- Required work -
Rewrite the lines of every item below, switching "time" to "reading" and keeping everything else the same. Leave the pictures out of your answer.

(Collected data entries)
########

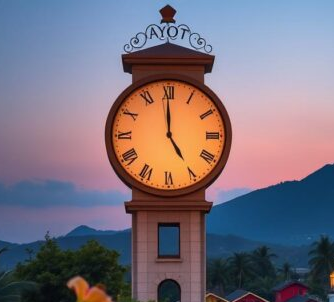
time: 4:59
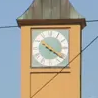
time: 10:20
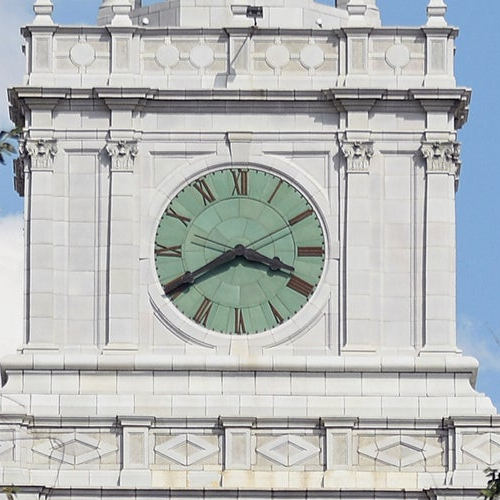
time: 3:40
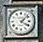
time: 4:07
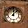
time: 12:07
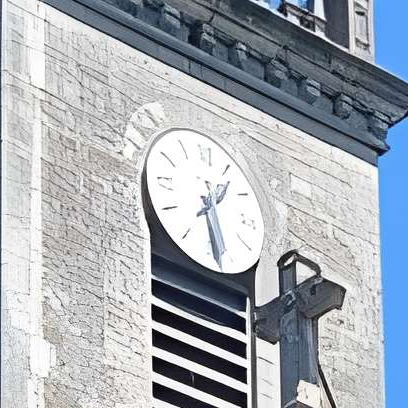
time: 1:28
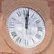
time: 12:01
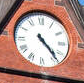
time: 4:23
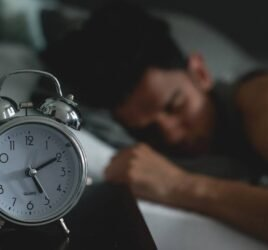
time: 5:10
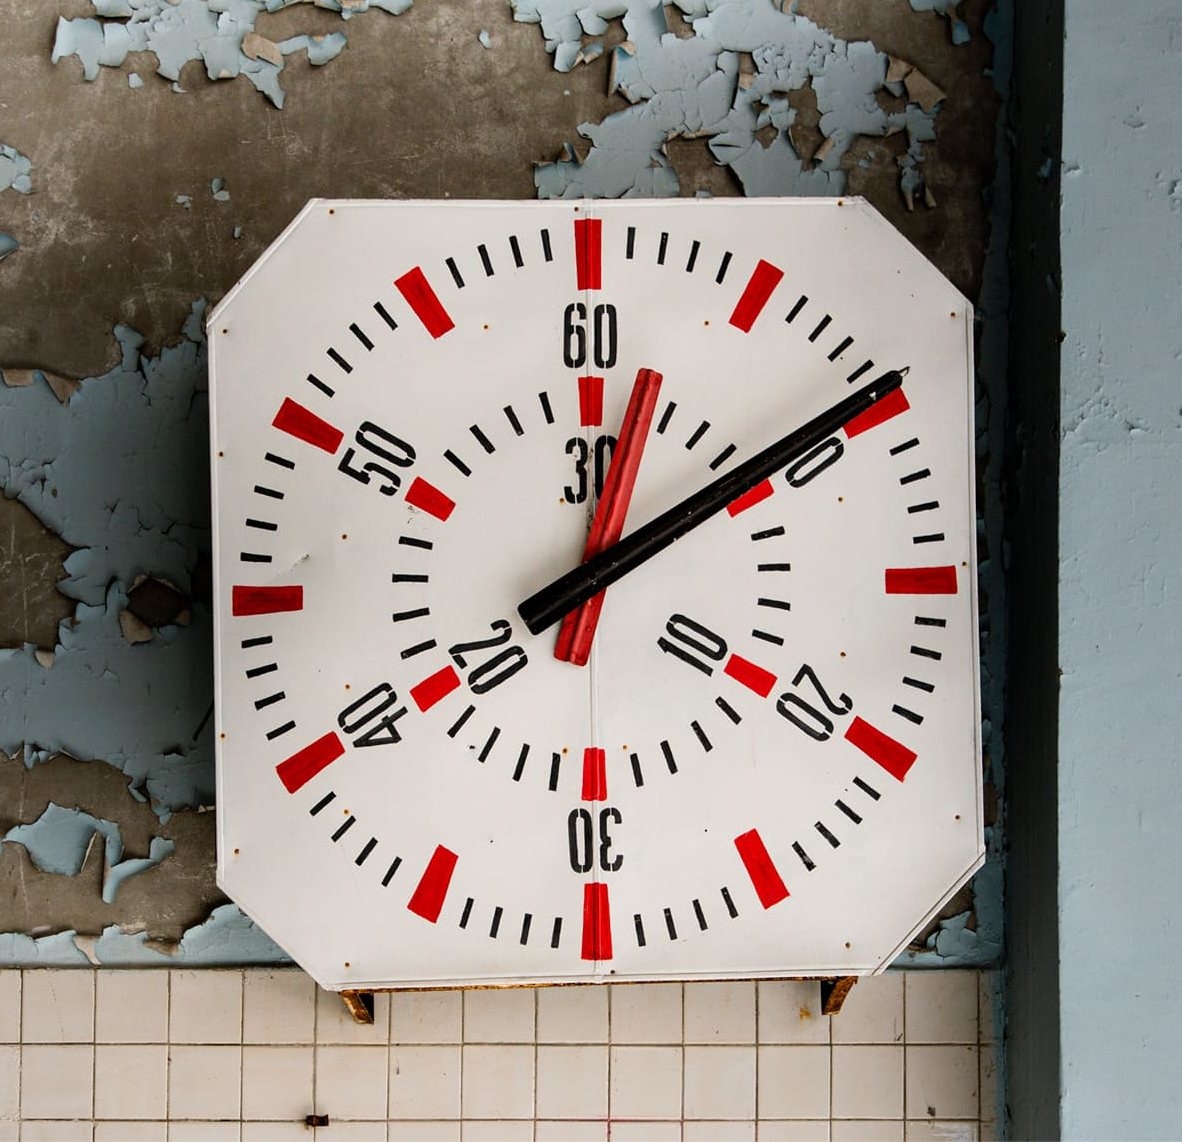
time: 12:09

########

- Result of the exercise -
reading: 4:59
reading: 10:20
reading: 3:40
reading: 4:07
reading: 12:07
reading: 1:28
reading: 12:01
reading: 4:23
reading: 5:10
reading: 12:09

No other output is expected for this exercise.